I turn back to my quest for a
stepping ladder when
again,
I hear a muffled step ever
so slightly out of sync with my own.

Fuck this. This place gives me the
creeps and there’s no point in being a hero and staying. I break into a run for
the elevator. I don’t need the book
that
badly.

“Come on, come on,” I whisper under
my breath, as if cheering it on will make the elevator climb faster. At this
rate, I could’ve made it to the first floor by now if I’d just taken the
stairs. I give up on the elevator and run for the staircase on the other side
of the library.

This time, there’s no mistake.

Rapid footfalls thunder after me,
no longer caring that I can hear. I spare a glance behind me but my pursuer is
hidden by the stacks. My pulse spikes when I realize the stairs aren’t where I
thought they’d be.

No time to stand there in the
open--I dart between the stacks and try to think where I might’ve gotten turned
around.

My pursuer slows his pace, as well,
as if checking between the shelves. Pulse racing in my ears, I try to steady my
breath and hold perfectly still.

Who is he? What does he want? Never
in my life have I wished to see a security guard as badly as I do now. But I
hadn’t seen a guard all night. My heart pounds even louder when the realization
hits: I’m alone in a dark library with no one to hear my screams.

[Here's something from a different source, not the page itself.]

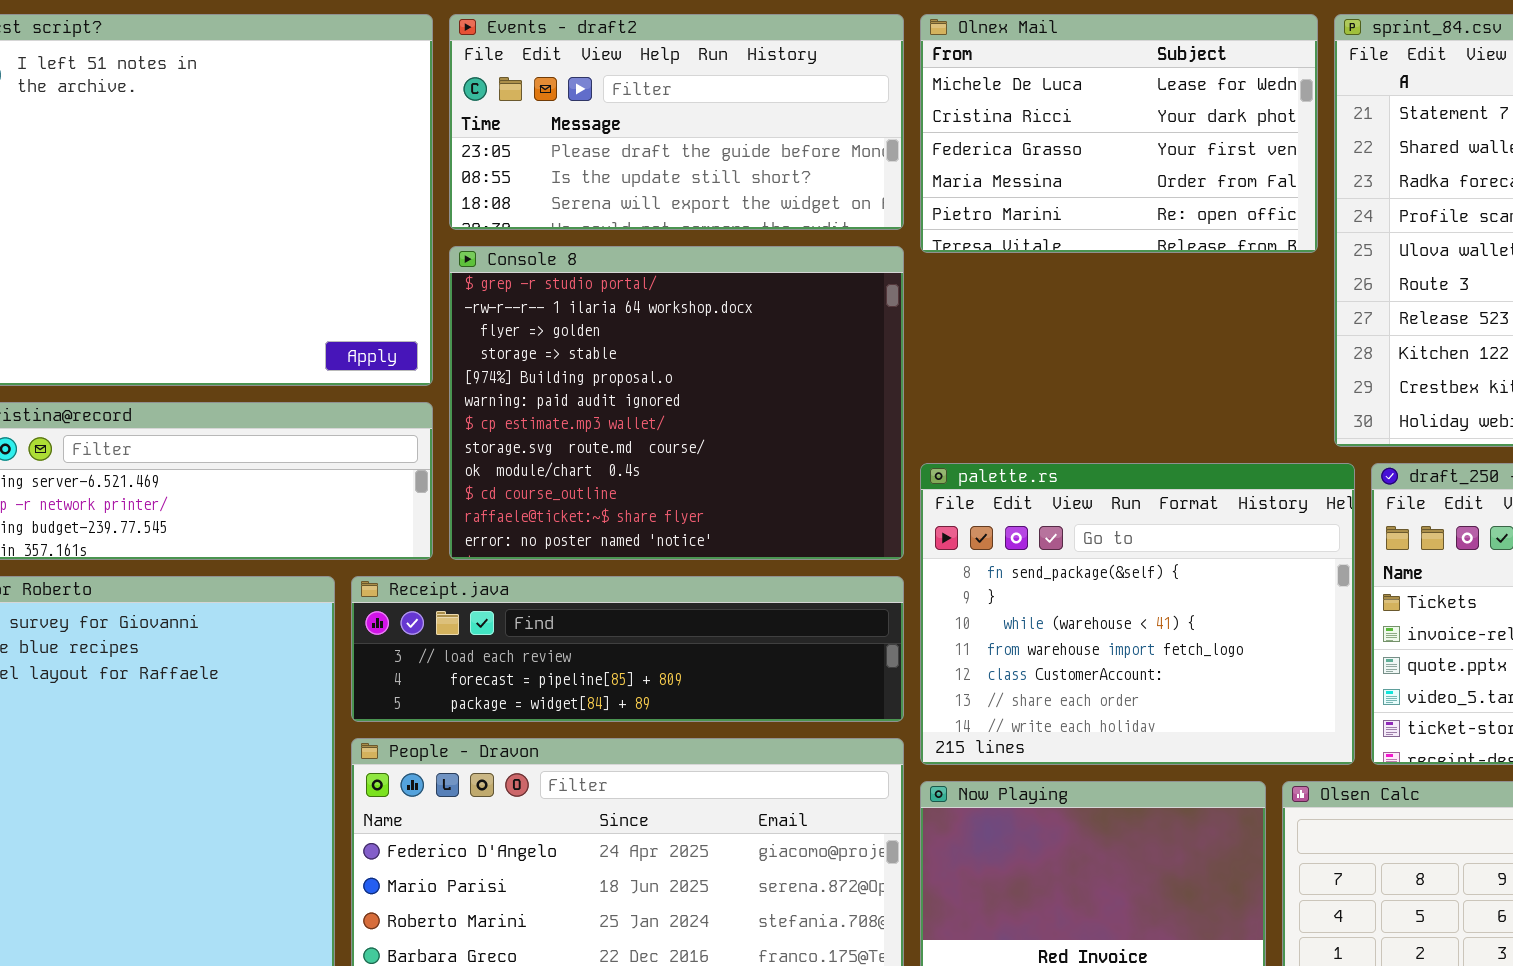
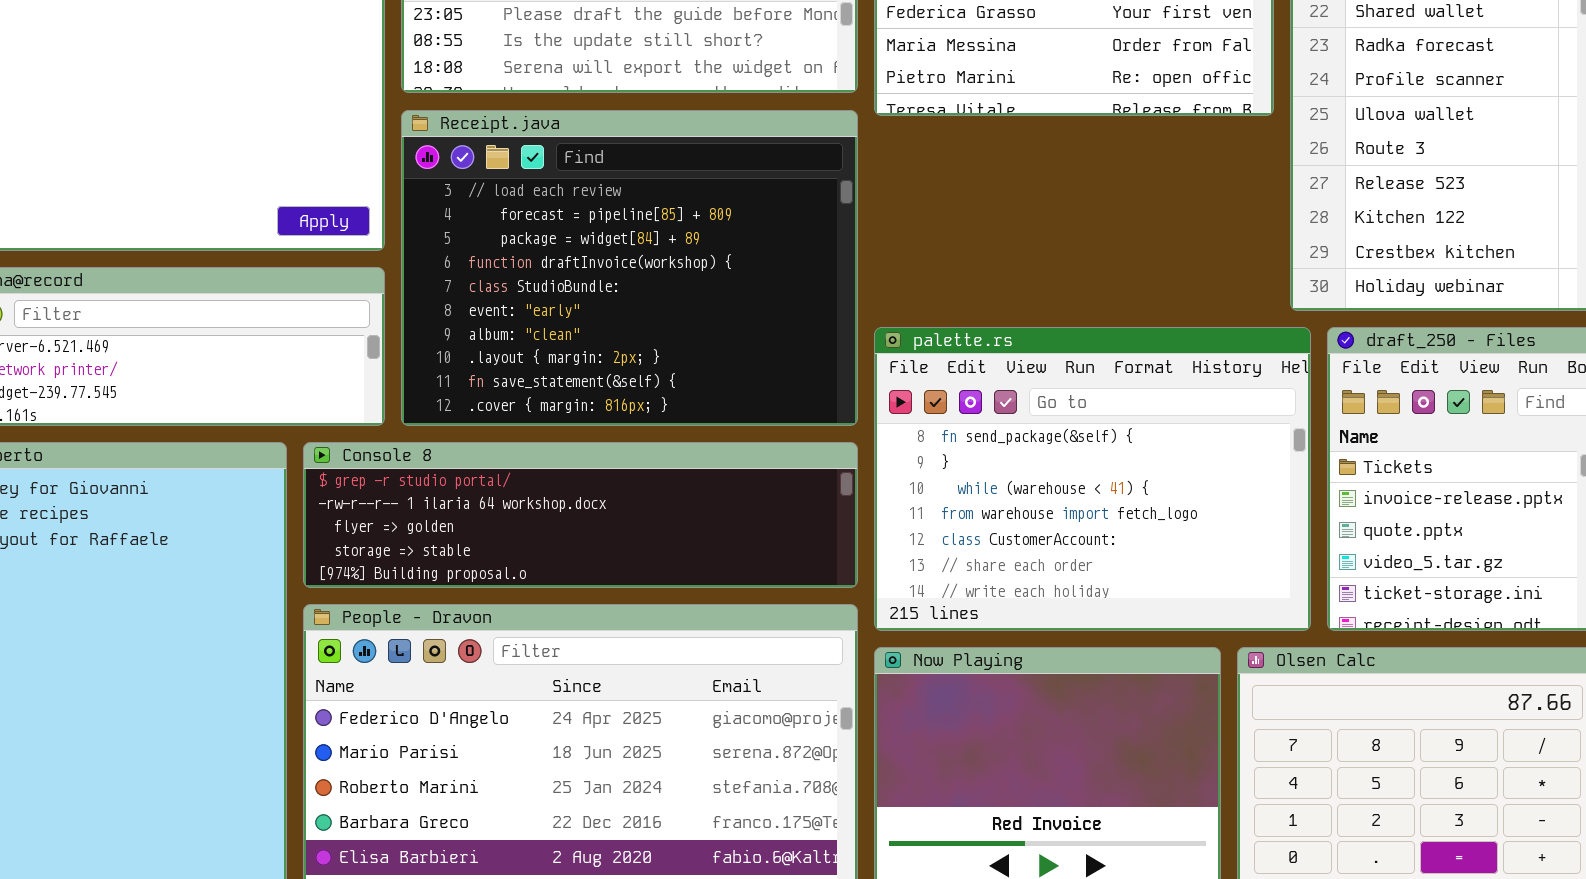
Console 8: [449,246,904,560] -> [303,442,858,588], moved, resized
Receipt.java: [351,576,904,722] -> [401,110,858,426], moved, resized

The footsteps have stopped. At
least, I haven’t heard anything in the last thirty seconds.

Where is he now? What’s he doing?

Instead of sticking my head past
the stacks to peek into the main aisle, I stand on my tiptoes and peer in
between the books through the shelf.


Lost, little girl?

My pursuer is
on the other side of the bookshelf, staring directly at me.

My breath catches in my throat.
Something about his voice, that line, sounds familiar. Like something I
might’ve heard in a dream.

He walks out from behind the books
and I see it’s the jock, Mr. Studious, from the table across the room.

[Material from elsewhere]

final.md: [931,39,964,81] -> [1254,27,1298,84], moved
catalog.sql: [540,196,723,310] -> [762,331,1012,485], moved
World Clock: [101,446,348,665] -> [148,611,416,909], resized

I breathe half a sigh of relief.
But only half.
He could, after all, still be out to kill me.
He’s even larger up close. My eyes flicker to his bulging biceps, the
musculature of his chest visible through his thin shirt.

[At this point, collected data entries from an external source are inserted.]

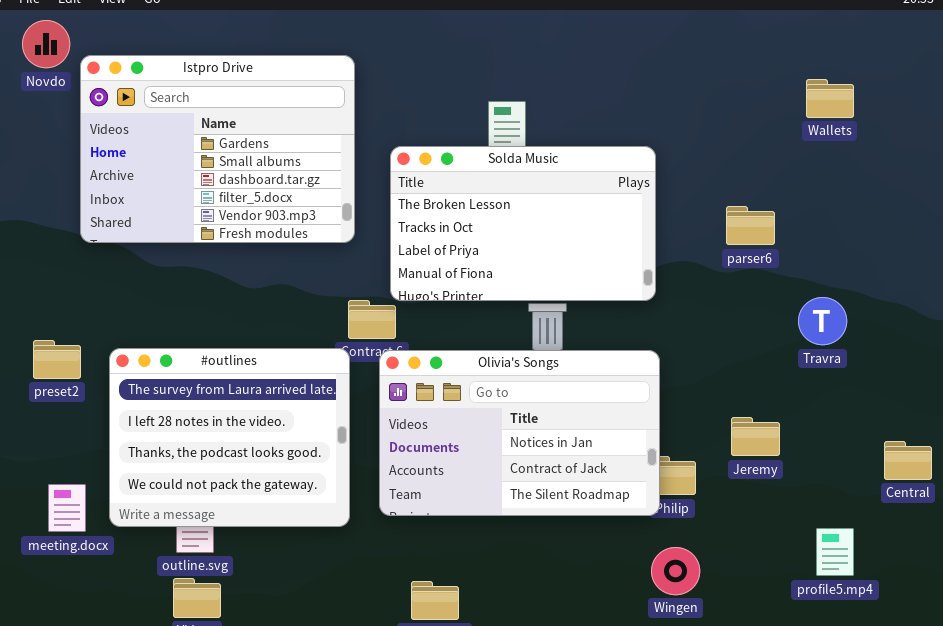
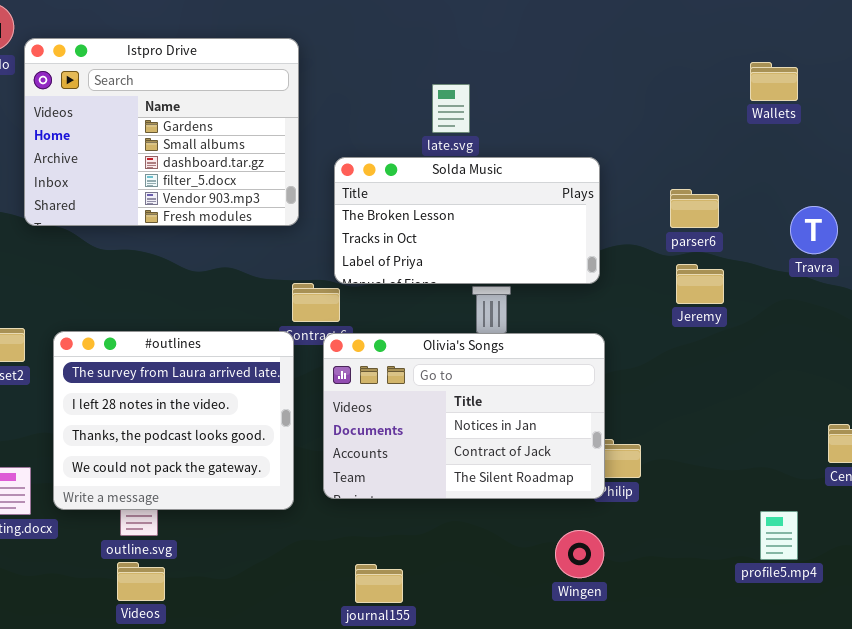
Solda Music: [390,146,656,301] -> [334,157,600,284], resized
Travra: [798,297,847,345] -> [790,206,838,254], moved
Jeremy: [731,417,780,456] -> [676,264,724,304], moved
Wingen: [651,547,700,595] -> [555,530,604,578], moved

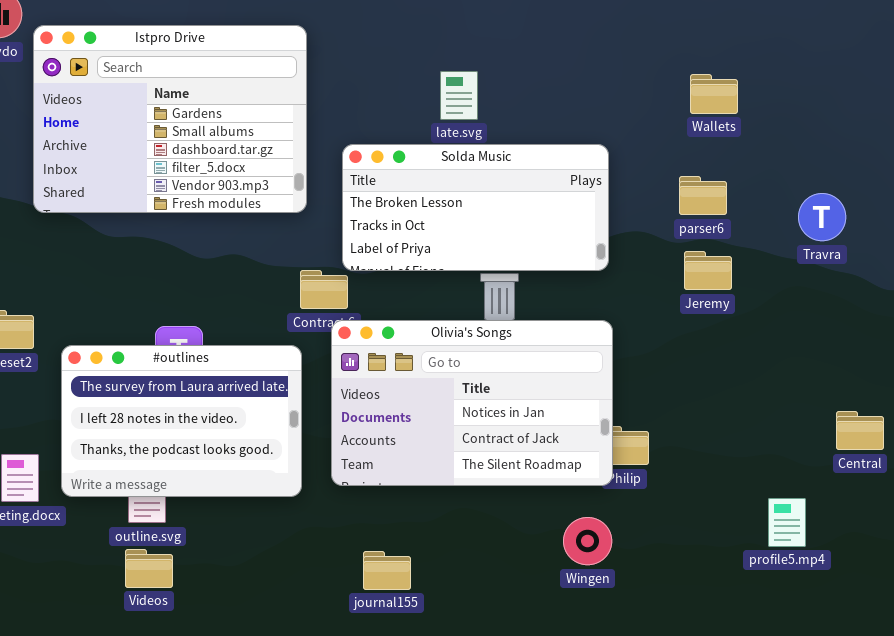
Wallets: [750,62,798,101] -> [690,74,738,114], moved
#outlines: [53,331,294,510] -> [61,345,302,497], resized

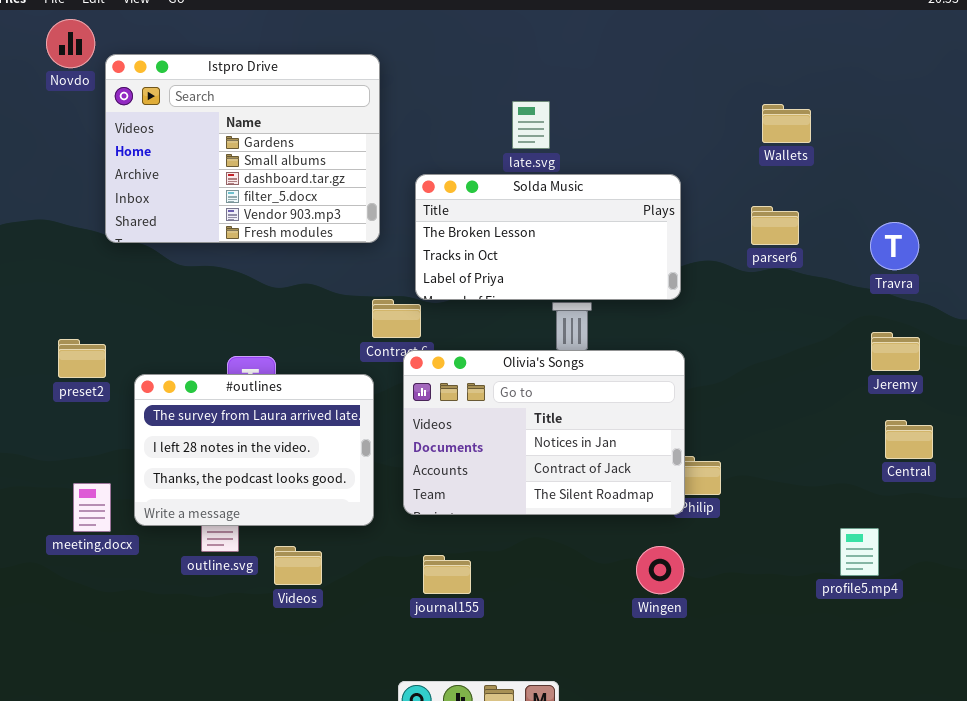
Jeremy: [684,251,732,290] -> [871,332,920,371], moved
Central: [836,411,884,450] -> [885,420,933,459], moved
Videos: [125,549,173,588] -> [274,546,322,585], moved
journal155: [363,551,411,590] -> [423,555,471,594], moved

Yes, he could still very well kill
me.

“What do you want?” I stammer while
backing away to the opposite aisle.

“I think you know what I want,” he
rasps. And there again...that voice...This feels like a puzzle in a dream that
my mind is struggling to solve.

Even if I ran, he’d catch me in two
bounds. “Please, I...”

“That’s a very beautiful necklace,”
he says, never taking his intense eyes off of mine. “I would’ve thought you’d
remember who gave it to you...pet.”

I gasp. Could it be? I peer up at
him, but it’s hard to tell. That night was two and a half years ago, and I
spent half the time blindfolded and the other half in the dark. Since then,
time has made his face more and more unfocused in my memory, until I just
skimmed over specifics and thought of him as the swarthy, breathtaking god who
possessed me for an exquisitely delicious night.

“Master?”
I ask.

He responds by claiming my lips, claiming
me
. In one motion, he pushes me
against the stacks, grabs my wrists and holds them above me, and everything
comes rushing back. “It really is you,” I murmur.

“Have you missed me, my pet?” he
mumbles into the kiss.

Miss him doesn’t even cover it. I
yearned
for him every night since then,
relived every touch, every lick, every spank as I touched myself alone in my
bed.

“Oh God, yes,” I breathe, as his
lips find the erogenous zone by my earlobe. “Why didn’t you leave me your name?
Or your number?”
It’s hard to think with his tongue
against my skin, something I’ve fantasized about every night, but I need to
know. All those frustrated nights and unanswered questions are on the tip of my
tongue.


Shh
, not
now, pet. There’s time for that later.” He silences me with a deep kiss while
unbuttoning my blouse, excruciatingly slow, one button at a time. He cups my
breasts through my bra, eliciting a moan from me,
then
unzips my skirt.

Is this really happening? Has my
Master really found me once again?

Clad only in my bra and panties, he
turns me around to face the bookshelf. But I can’t help it--the questions are
burning inside me.

“Why did you wait so long? I tried
to find you but the theater club said they didn’t know--”

“If you speak again, pet, I’ll be
forced to punish you. Have you forgotten the rules already?” he warns.